A02a_G22358412

The file SupermarketTransactions.csv contains data on over 14.000 transactions. There are two numeric variables, Units Sold and Revenue. The first of these is discrete and the second is continuous. ##load tiyverse and dplyr and read the file

library(tidyverse)

## ── Attaching packages ───────────────────────────── tidyverse 1.2.1 ──

## ✔ ggplot2 2.2.1     ✔ purrr   0.2.4
## ✔ tibble  1.3.4     ✔ dplyr   0.7.4
## ✔ tidyr   0.7.2     ✔ stringr 1.2.0
## ✔ readr   1.1.1     ✔ forcats 0.2.0

## ── Conflicts ──────────────────────────────── tidyverse_conflicts() ──
## ✖ dplyr::filter() masks stats::filter()
## ✖ dplyr::lag()    masks stats::lag()

library(dplyr, warn.conflicts = FALSE)
dtst <- read_csv("SupermarketTransactions.csv")

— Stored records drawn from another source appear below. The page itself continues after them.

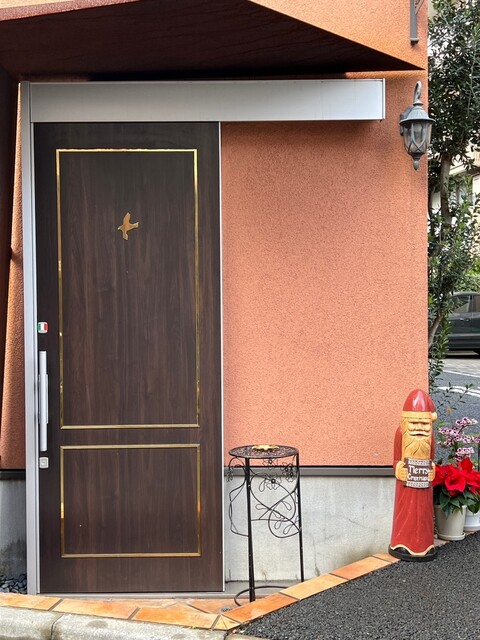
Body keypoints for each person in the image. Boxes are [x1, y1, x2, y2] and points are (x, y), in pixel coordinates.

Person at [388, 388, 437, 561]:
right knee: (405, 513)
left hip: (424, 486)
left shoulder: (430, 436)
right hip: (406, 486)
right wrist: (399, 468)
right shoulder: (400, 434)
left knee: (424, 513)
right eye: (414, 423)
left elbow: (432, 459)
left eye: (424, 424)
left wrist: (432, 469)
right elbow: (396, 459)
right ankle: (401, 542)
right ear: (405, 422)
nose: (419, 428)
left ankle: (425, 544)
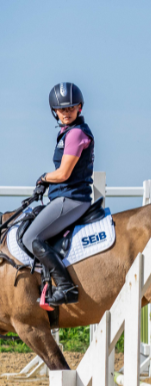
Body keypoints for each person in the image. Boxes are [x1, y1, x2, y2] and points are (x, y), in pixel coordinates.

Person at [26, 82, 96, 309]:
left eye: (71, 108)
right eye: (61, 109)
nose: (66, 112)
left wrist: (44, 177)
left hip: (72, 198)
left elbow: (64, 173)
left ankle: (66, 287)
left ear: (79, 108)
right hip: (66, 196)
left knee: (30, 238)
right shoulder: (67, 132)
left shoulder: (75, 134)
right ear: (54, 111)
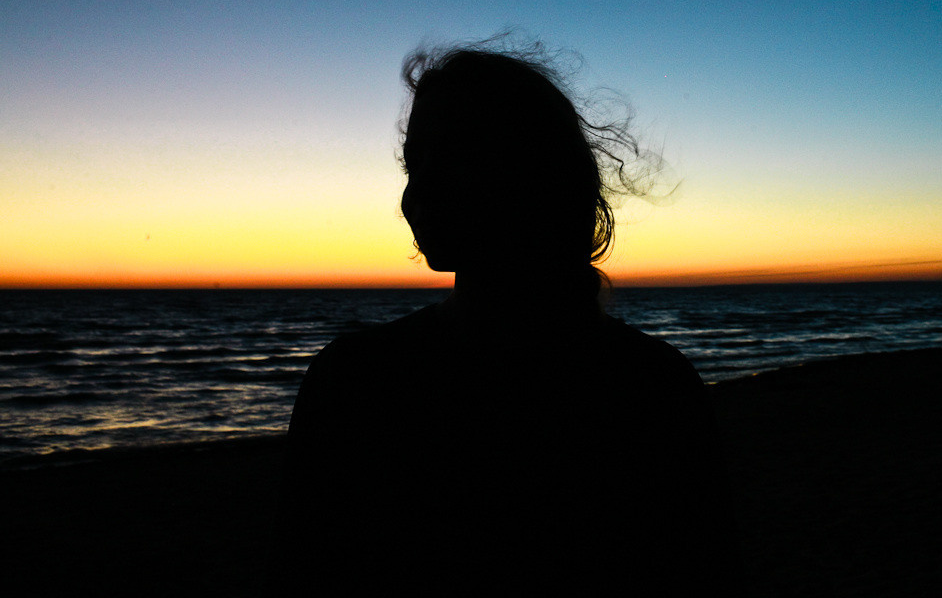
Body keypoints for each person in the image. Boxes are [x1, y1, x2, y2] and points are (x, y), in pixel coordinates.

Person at [270, 42, 743, 595]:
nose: (416, 192)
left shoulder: (649, 390)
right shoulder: (352, 379)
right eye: (413, 164)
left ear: (537, 175)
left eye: (457, 157)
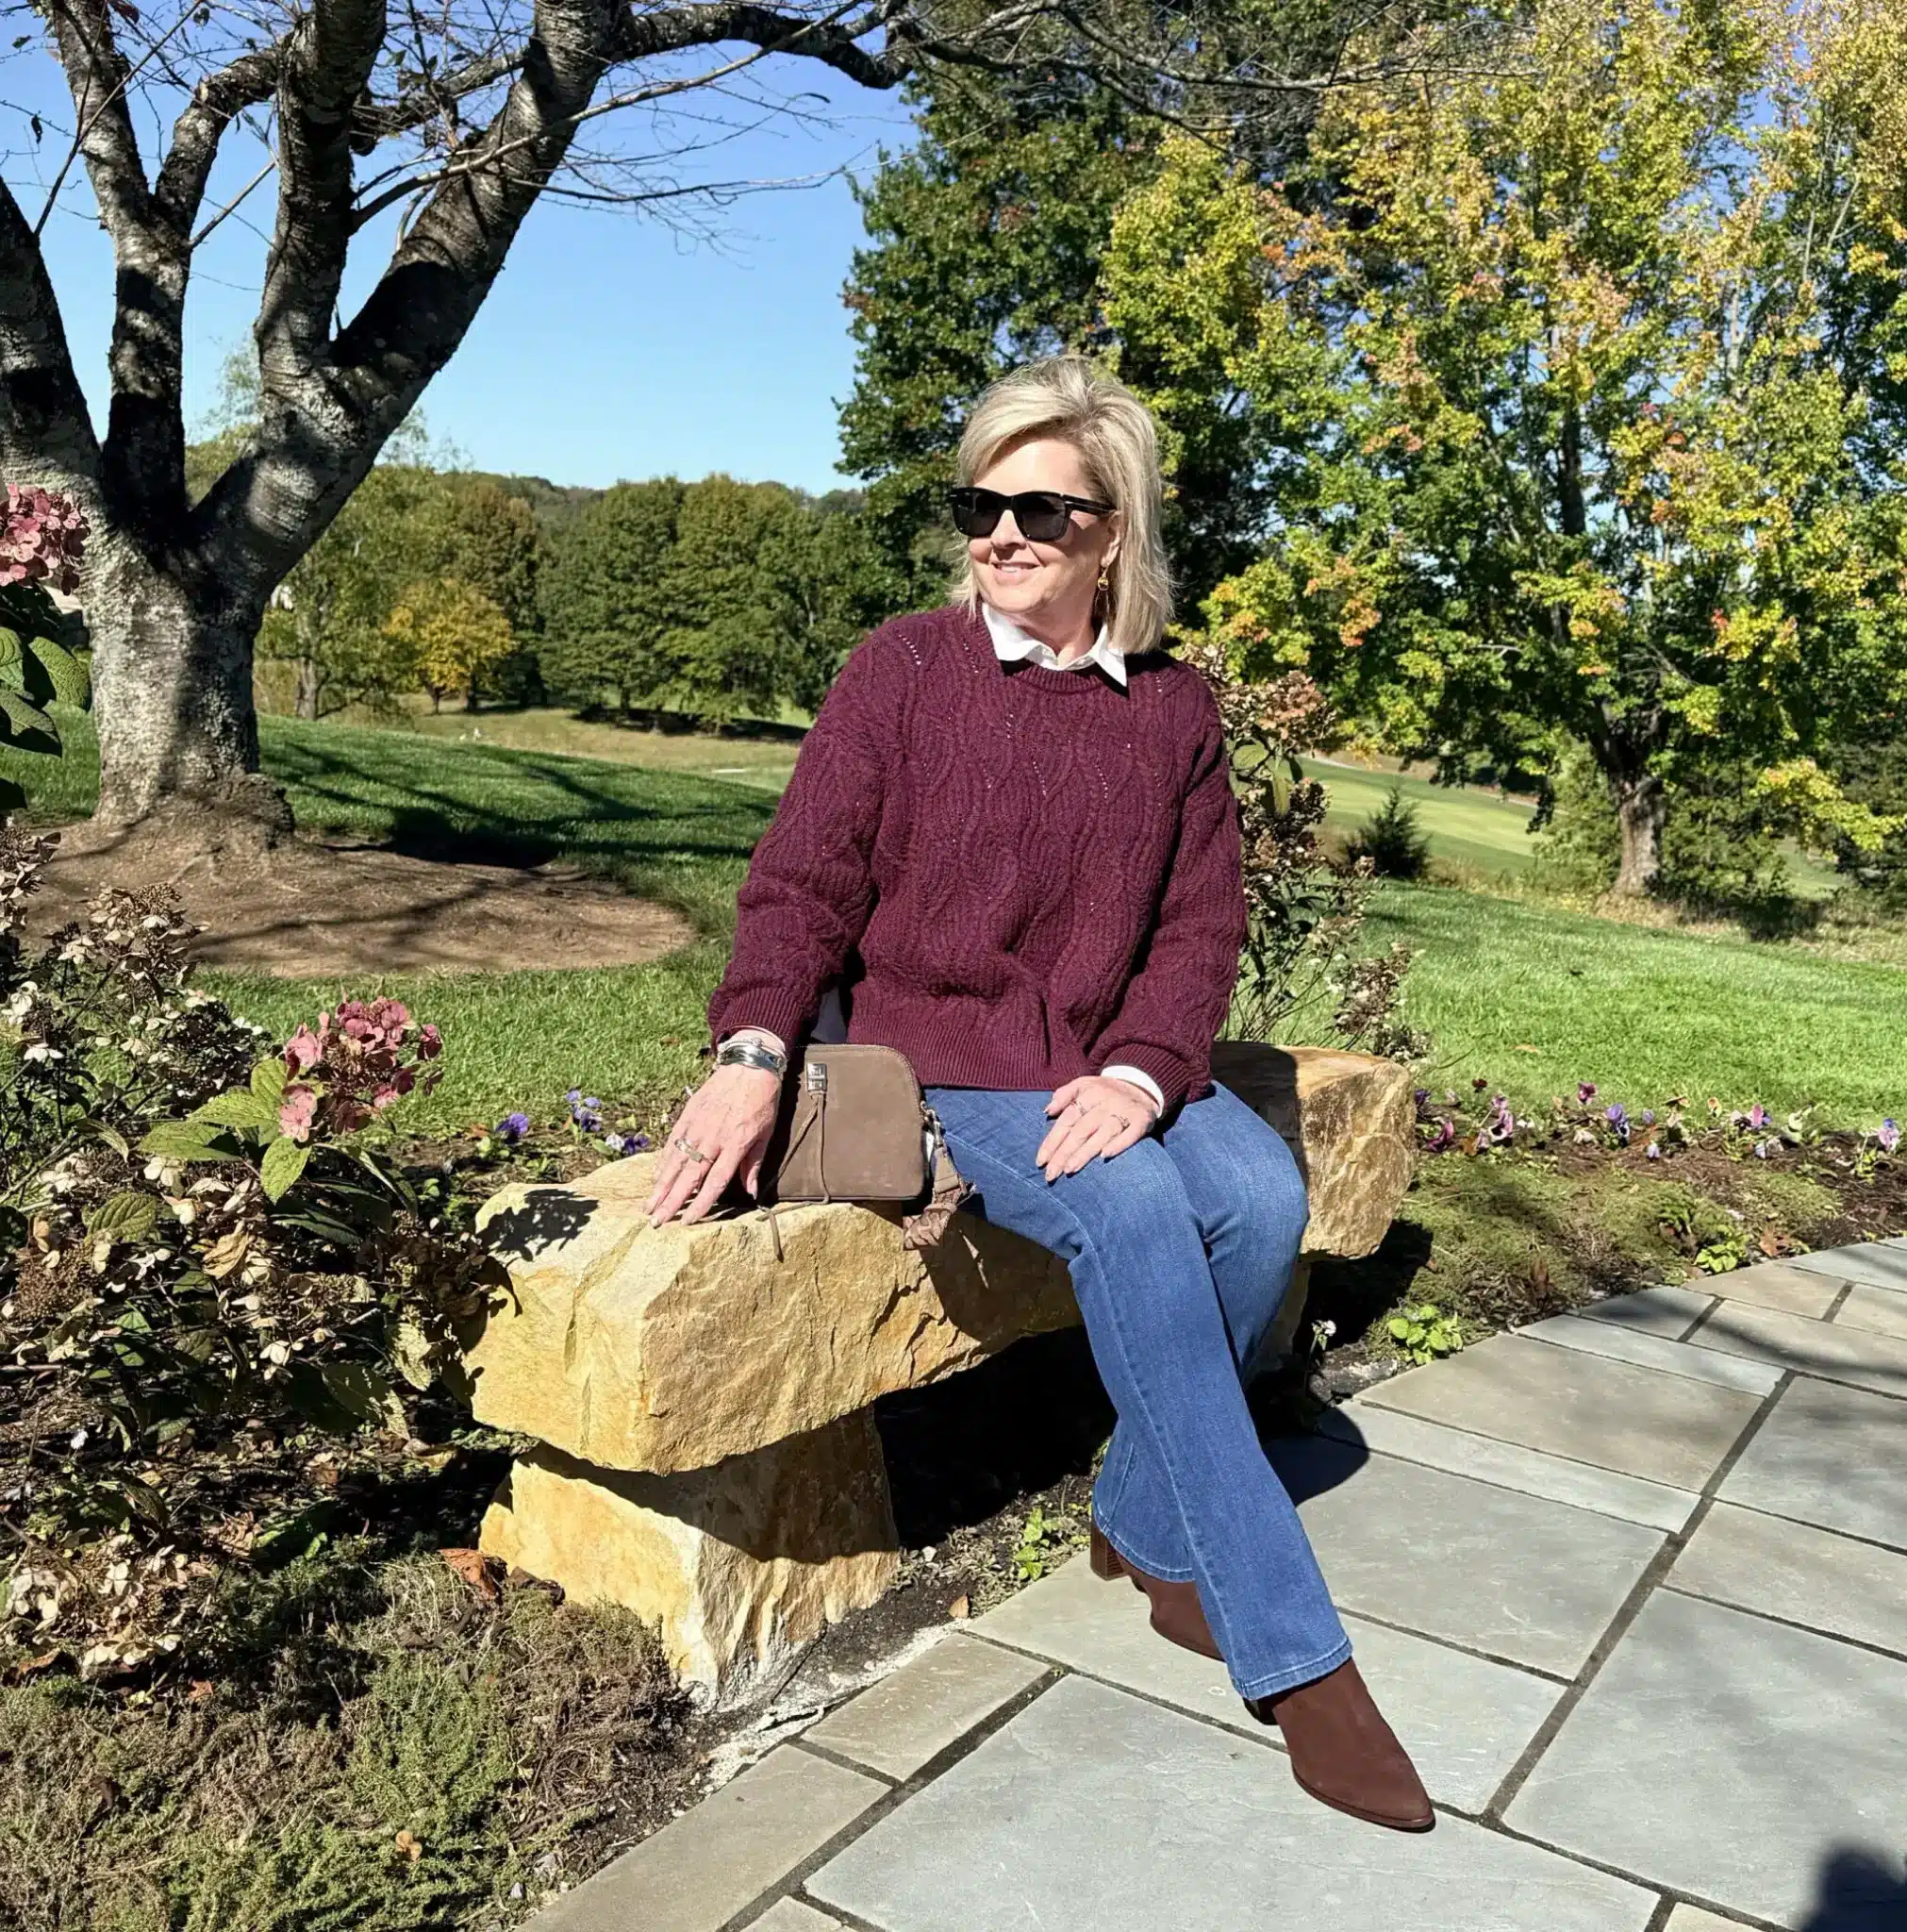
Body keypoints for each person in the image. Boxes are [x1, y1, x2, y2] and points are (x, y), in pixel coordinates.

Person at [645, 356, 1433, 1834]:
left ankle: (1139, 1521)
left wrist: (1142, 1073)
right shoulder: (903, 672)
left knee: (1258, 1196)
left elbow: (1199, 931)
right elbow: (802, 884)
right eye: (979, 502)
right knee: (1135, 1215)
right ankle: (1294, 1652)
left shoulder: (1172, 713)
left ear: (1112, 536)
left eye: (1041, 510)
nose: (1000, 533)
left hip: (1102, 1056)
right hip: (945, 1062)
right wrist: (752, 1052)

## Parsed with column specification:
## cols(
##   Transaction = col_integer(),
##   `Purchase Date` = col_character(),
##   `Customer ID` = col_integer(),
##   Gender = col_character(),
##   `Marital Status` = col_character(),
##   Homeowner = col_character(),
##   Children = col_integer(),
##   `Annual Income` = col_character(),
##   City = col_character(),
##   `State or Province` = col_character(),
##   Country = col_character(),
##   `Product Family` = col_character(),
##   `Product Department` = col_character(),
##   `Product Category` = col_character(),
##   `Units Sold` = col_integer(),
##   Revenue = col_double()
## )

For each of the following, do whatever it takes to create a bar chart of counts for Units Sold and a histogram of Revenue for each of the given subpopulation of purchases below. a. All purchases made during January and February of 2008. ## subset the purchases made during January and February of 2008

spmt <- subset(dtst,as.Date(dtst$`Purchase Date`, "%m/%d/%Y") >= "2008-01-01" 
                & as.Date(dtst$`Purchase Date`, "%m/%d/%Y") <= "2008-02-29", 
                select = c(`Units Sold`, Revenue))

create a bar chart of counts for Units Sold during January and February of 2008

barplot(summary(factor(spmt$`Units Sold`)), xlab = "Units Sold", ylab="Counts", main = "Units Sold during January and February of 2008")

create a histogram of Revenue made during January and February of 2008

hist(spmt$Revenue, xlab = "Revenue", ylab = "Counts", main = "Revenue during January and February of 2008")

All purchase made by married female homeowners in the state of California. ## subset all purchase made by married female homeowners in the state of California

spmt1 <- subset(dtst, dtst$Gender == "F" & dtst$Homeowner == "Y" & dtst$`Marital Status`== "M" & dtst$`State or Province` == "CA",select = c(`Units Sold`, Revenue))

create a bar chart of counts for Units Sold made by married female homeowners in the state of California

barplot(summary(factor(spmt1$`Units Sold`)), xlab = "Units Sold", ylab="Counts", main = "Units Sold made by married female homeowners \n in the state of California")

create a histogram of Revenue made by married female homeowners in the state of California

hist(spmt1$Revenue, xlab = "Revenue", ylab = "Counts", main = "Revenue made from married female homeowners \n in the state of California.")

Write a summary that is less than 100 words that describes your analysis.

The distributions about revenue of Supermarket Transactions are all right skewed. This indicates that most of its revenue are made from cheaper products that have a large proportion of all transactions.

The distributions of Units Sold are more symmetric. Most of the transactions fall in from 3 to 5.